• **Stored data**
----------------------------------------

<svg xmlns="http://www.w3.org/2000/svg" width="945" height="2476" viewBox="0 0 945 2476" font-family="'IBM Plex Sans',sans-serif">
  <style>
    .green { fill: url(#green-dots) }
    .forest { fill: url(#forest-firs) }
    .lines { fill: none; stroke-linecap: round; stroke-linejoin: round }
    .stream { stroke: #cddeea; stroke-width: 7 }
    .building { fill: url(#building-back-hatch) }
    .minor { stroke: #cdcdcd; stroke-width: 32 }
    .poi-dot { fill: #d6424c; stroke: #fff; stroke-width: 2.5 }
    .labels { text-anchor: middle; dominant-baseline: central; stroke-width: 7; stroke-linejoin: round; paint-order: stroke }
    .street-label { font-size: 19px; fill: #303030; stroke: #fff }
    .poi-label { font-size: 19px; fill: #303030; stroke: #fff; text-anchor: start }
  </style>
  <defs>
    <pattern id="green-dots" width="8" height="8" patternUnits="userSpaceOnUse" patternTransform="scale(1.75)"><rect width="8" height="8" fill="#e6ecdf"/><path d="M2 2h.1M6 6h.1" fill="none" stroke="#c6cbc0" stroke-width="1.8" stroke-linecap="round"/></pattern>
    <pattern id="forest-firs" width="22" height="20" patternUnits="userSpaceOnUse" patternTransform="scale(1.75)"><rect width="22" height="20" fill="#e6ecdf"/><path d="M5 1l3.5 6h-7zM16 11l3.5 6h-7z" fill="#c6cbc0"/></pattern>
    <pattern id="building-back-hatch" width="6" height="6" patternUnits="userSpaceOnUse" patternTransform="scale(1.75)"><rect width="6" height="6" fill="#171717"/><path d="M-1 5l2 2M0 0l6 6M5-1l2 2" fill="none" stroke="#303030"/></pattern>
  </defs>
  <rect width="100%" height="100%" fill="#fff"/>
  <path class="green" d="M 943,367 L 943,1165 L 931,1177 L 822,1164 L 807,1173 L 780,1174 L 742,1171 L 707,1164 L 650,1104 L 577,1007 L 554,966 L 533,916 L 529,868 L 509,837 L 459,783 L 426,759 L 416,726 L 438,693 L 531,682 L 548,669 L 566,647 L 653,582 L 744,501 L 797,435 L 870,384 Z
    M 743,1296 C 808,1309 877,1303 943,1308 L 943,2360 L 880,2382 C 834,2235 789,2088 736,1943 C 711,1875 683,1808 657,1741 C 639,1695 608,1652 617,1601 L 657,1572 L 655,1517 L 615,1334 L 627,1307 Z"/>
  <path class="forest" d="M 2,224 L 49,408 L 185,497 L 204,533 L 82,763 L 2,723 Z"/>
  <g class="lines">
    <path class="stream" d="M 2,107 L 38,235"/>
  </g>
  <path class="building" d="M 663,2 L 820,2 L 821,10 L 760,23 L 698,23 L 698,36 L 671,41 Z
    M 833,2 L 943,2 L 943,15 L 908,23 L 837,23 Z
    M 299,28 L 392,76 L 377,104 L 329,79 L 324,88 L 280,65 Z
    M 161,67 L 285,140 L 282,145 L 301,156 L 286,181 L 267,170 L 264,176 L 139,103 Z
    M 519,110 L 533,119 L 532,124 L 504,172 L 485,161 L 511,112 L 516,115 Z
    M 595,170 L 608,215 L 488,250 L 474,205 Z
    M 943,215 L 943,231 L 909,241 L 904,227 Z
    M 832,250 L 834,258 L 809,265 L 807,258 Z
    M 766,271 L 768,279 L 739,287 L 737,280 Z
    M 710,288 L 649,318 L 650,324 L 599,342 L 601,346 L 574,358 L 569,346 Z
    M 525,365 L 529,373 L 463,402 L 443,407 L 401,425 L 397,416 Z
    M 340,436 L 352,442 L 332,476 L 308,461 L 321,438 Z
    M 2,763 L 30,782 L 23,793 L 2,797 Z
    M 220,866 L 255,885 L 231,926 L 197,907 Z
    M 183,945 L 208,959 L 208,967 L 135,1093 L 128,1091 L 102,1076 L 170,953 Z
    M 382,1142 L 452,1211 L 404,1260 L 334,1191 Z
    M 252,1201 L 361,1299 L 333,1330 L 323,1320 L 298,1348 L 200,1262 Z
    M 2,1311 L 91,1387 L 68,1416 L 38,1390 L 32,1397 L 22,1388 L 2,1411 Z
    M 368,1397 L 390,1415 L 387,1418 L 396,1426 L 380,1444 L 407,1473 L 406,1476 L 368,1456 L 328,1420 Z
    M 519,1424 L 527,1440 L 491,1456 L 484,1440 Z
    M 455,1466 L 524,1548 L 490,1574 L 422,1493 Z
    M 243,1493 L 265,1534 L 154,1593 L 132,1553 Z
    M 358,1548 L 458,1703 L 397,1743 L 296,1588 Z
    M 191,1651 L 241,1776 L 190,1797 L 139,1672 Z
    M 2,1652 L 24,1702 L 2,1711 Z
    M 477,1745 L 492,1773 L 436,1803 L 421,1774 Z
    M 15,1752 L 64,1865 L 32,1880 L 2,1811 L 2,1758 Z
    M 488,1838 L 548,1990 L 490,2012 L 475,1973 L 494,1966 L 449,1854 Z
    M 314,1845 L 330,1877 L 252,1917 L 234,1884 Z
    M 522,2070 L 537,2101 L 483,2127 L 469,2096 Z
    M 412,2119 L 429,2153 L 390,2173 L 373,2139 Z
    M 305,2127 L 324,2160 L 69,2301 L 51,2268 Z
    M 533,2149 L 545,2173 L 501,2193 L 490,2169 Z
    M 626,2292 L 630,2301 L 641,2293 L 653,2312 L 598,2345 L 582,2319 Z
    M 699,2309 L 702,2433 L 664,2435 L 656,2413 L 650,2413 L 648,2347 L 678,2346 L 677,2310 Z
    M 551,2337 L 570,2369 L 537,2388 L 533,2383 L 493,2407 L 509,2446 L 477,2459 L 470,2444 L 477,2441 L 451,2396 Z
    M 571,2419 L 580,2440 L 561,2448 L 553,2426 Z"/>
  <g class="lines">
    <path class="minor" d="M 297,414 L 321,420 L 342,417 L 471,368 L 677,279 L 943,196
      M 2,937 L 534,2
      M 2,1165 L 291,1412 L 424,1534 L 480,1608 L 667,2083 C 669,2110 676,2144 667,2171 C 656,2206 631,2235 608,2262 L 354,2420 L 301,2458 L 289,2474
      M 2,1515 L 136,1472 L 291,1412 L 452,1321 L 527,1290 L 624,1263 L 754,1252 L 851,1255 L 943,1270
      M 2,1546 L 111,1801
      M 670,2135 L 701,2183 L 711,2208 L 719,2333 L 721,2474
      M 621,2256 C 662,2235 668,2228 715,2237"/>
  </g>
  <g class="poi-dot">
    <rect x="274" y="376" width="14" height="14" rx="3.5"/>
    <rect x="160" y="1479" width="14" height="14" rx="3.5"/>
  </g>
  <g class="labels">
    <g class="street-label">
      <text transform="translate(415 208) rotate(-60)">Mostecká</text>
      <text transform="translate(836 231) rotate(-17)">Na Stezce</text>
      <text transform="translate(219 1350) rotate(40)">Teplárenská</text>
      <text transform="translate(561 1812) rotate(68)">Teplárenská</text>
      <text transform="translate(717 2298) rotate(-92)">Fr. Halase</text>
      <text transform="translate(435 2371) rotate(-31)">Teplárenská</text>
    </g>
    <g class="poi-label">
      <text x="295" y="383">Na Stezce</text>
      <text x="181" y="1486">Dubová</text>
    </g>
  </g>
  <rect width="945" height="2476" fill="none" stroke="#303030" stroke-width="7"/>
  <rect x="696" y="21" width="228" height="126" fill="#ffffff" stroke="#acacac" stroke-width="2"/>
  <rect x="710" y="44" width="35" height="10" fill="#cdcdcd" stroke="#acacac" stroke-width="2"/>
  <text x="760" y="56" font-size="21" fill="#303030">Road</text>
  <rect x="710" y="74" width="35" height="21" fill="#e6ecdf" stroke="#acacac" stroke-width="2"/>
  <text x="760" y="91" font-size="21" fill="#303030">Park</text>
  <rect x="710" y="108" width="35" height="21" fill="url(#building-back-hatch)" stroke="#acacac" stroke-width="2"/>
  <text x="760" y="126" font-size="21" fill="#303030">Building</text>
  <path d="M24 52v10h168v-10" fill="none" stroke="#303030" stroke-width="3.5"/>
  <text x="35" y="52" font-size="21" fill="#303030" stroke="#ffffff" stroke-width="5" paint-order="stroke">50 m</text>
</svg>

----------------------------------------

• **Goal of the exercise**
Could you return every line from the entries above in which the string "labels" occurs?

• **Solution**
    .labels { text-anchor: middle; dominant-baseline: central; stroke-width: 7; stroke-linejoin: round; paint-order: stroke }
  <g class="labels">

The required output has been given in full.